I recently posted an article questioning some of the conclusions found in the news story, Roots of human family tree are shallow.
I just received the abstract and some relevant excerpts from the original article in Nature. Here’s an excerpt explaining some of the assumptions the authors made:
Several factors could cause the time to the true MRCA or IA point to depart from the predictions of our model. If a group of humans were completely isolated, then no mixing could occur between that group and others, and the MRCA would have to have lived before the start of the isolation. A more recent MRCA would not arise until the groups were once again well integrated. In the case of Tasmania, which may have been completely isolated from mainland Australia between the flooding of the Bass Strait, 9,000−12,000 years ago, and the European colonization of the island, starting in 1803 (ref. B13), the IA date for all living humans must fall before the start of isolation.
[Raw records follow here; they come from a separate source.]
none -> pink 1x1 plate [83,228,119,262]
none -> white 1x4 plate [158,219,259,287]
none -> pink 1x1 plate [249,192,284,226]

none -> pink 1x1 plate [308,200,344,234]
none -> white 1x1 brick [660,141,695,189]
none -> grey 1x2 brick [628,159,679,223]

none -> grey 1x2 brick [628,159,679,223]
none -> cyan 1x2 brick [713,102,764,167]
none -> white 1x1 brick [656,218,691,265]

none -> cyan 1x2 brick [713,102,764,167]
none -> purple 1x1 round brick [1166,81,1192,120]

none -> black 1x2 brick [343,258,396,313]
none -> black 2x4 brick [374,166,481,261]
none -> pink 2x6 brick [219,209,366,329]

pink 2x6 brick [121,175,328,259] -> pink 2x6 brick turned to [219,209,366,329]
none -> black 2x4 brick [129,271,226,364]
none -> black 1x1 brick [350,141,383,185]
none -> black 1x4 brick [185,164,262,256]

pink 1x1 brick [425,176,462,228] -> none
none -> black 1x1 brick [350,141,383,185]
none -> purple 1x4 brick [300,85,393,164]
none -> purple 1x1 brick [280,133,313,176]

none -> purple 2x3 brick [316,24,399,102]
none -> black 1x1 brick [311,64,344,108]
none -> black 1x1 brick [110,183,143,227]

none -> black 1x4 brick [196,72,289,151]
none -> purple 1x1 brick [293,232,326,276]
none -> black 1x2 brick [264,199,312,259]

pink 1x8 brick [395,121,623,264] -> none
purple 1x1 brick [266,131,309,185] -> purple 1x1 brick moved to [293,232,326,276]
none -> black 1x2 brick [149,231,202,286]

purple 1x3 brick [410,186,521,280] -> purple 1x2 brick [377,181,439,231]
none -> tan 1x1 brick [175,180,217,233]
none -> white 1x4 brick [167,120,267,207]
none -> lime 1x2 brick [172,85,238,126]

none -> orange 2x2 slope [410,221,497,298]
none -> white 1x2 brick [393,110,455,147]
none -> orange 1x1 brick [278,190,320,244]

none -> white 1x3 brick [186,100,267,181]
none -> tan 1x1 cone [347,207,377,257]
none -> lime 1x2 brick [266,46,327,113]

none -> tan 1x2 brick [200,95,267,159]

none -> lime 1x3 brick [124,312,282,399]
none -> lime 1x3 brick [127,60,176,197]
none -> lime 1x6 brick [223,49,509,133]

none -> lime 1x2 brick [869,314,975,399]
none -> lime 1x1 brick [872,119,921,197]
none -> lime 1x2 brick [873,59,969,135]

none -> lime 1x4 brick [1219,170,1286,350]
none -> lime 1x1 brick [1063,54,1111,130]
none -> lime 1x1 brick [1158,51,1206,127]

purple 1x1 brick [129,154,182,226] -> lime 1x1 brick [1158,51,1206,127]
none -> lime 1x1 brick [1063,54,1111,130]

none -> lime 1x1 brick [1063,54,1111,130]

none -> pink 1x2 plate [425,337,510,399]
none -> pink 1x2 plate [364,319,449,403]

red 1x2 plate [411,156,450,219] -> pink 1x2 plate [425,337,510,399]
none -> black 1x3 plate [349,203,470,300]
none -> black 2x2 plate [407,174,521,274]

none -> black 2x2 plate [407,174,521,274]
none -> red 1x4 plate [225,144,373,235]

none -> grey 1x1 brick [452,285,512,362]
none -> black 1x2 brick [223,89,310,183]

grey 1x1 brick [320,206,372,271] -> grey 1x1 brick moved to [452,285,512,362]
However, the MRCA date would be unaffected, because today there are no remaining native Tasmanians without some European or mainland Australian ancestry.
No large group is known to have maintained complete reproductive isolation for extended periods. The populations on either side of the Bering Strait appear to have exchanged mates throughout the period documented in the archaeological record. Religious isolates such as the Samaritans occasionally have absorbed migrants from outside the group. Even populations on isolated Pacific islands have experienced occasional infusions of newcomers. Even if rates of migration between some adjoining populations are very low, the time to the MRCA tends not to change substantially. For example, with a migration rate across the Bering Strait of just one person in each direction every ten generations, rather than the ten per generation in the more conservative simulation described earlier, *T**n* only increases from 3,415 years to 3,668 years.
Based on the above assumptions, the authors conclusions do make sense to me.